Task
In the excerpt on maximum likelihood, why does maximizing the logarithm of the likelihood leave the result unchanged?

Document excerpt
-- Opening Marker --

To formalize this idea, let’s define the likelihood function \(\mathcal{L}\) at a parameter \(p\) as the probability of having seen the events \(x_1, \cdots, x_n\). In our example, it amounts to

\[\mathcal{L}(p) = P(x_1, \cdots, x_n | p) = \prod_{i=1}^{n} p^{x_i}(1-p)^{x_i}.\]

To simplify the computations, a standard trick is to find the maxima of the logarithm of the likelihood, which doesn’t change the result since \(\log\) is an increasing map but transforms the product into a sum. Deriving with respect to \(p\),

\[\frac{\partial \log(\mathcal{L}(p))}{\partial p} = \frac{\partial}{\partial p} \sum_{i=1}^{n} x_i \log(p) + (1-x_i)\log(1-p) = \sum_{i=1}^{n} \frac{x_i}{p} - \frac{1-x_i}{1-p}.\]

From there, it is not difficult to check that the likelihood attains a maximum at \(p = \frac{1}{n} \sum_{i=1}^{n} x_i\). The average frequency of heads was probably your first guess, but hey, here are some pretty solid maths backing it up!

Returning to the volatility forecast, by accepting the Black-Scholes model we would be in a similar situation. For each stock, we have several realizations of its volatility in 10 minutes periods and the distribution of its returns is normal. This time, it doesn’t make sense to consider probabilities at a single point, so the likelihood function is modified to use the conditional density instead. However, while the results aren’t terrible, the accuracy we get through this technique is far from being satisfactory.

-- Closing Marker --

Recorded information
-- Opening Marker --

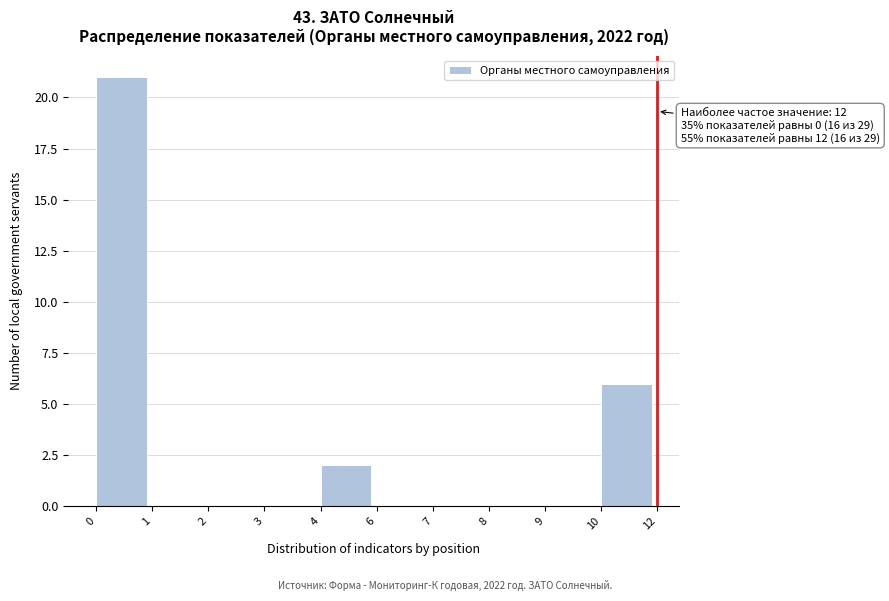

Reading right to left, transcribe all the data shown in this chart.

10=6	9=0	8=0	7=0	6=0	4=2	3=0	2=0	1=0	0=21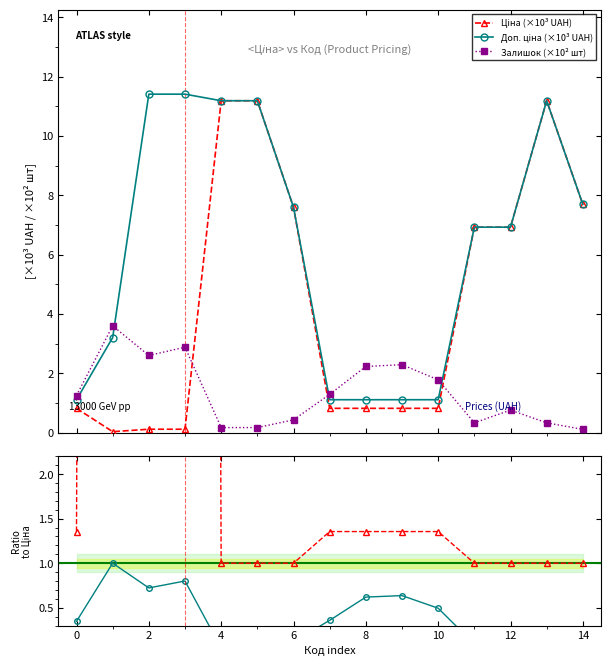

Which series has the widest spread of values?

Ціна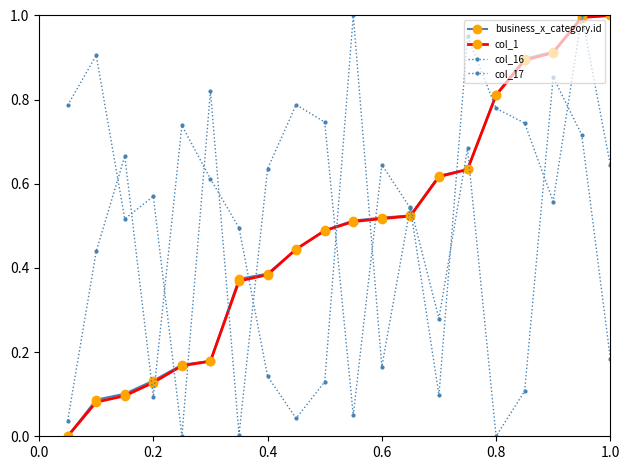

Is this an area chart (filled region under the line)?

No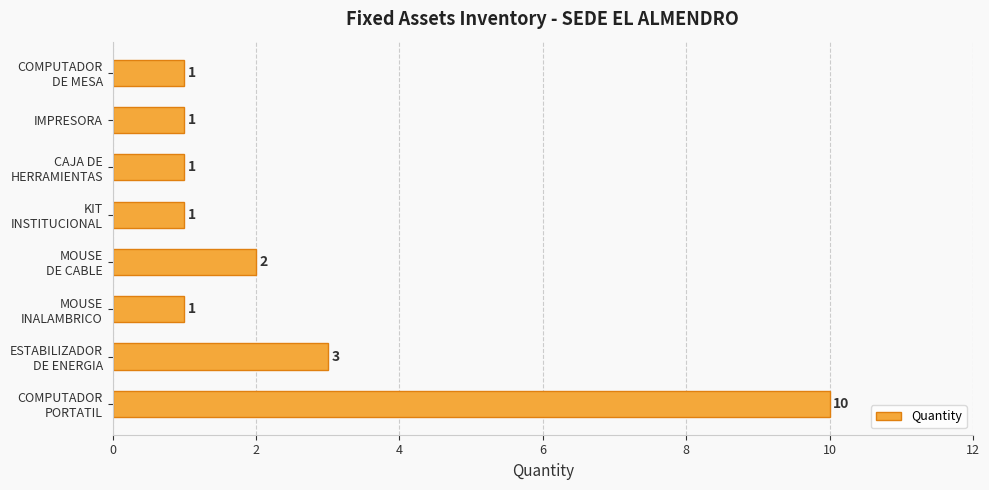

What is the sum of all values?

20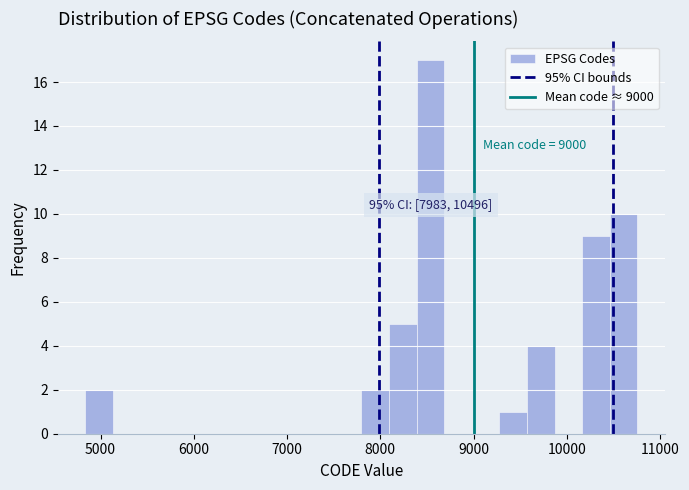

Read against the x-axis, roughly where is the centre of the tallest bar?

8500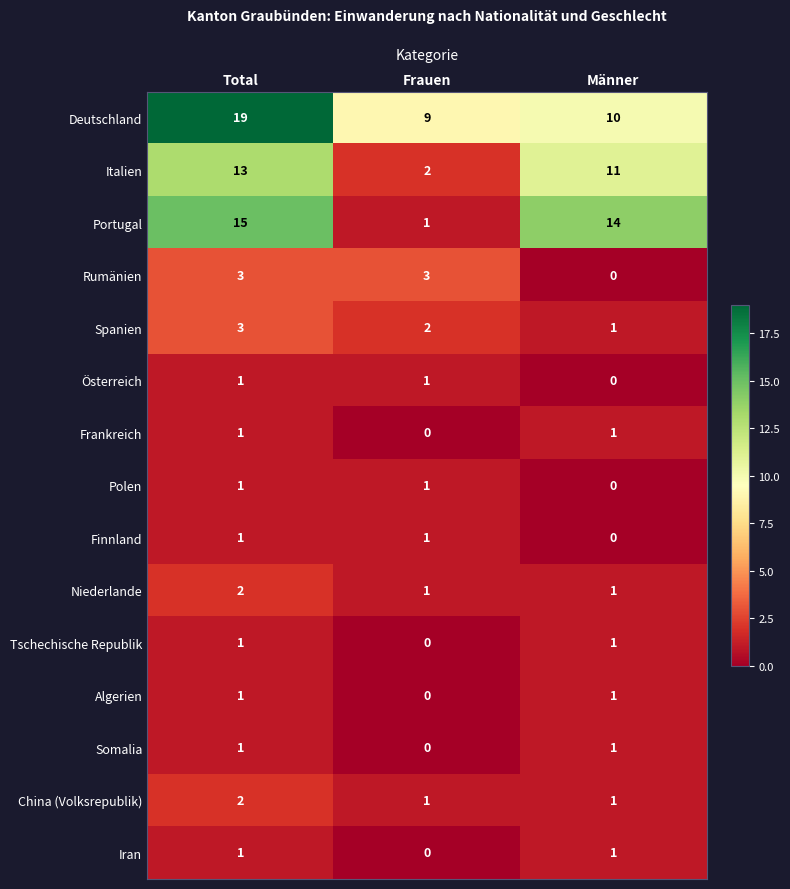

Which label corresponds to the largest value in the chart?

Total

-- Closing Marker --

Response area
Because log is an increasing map.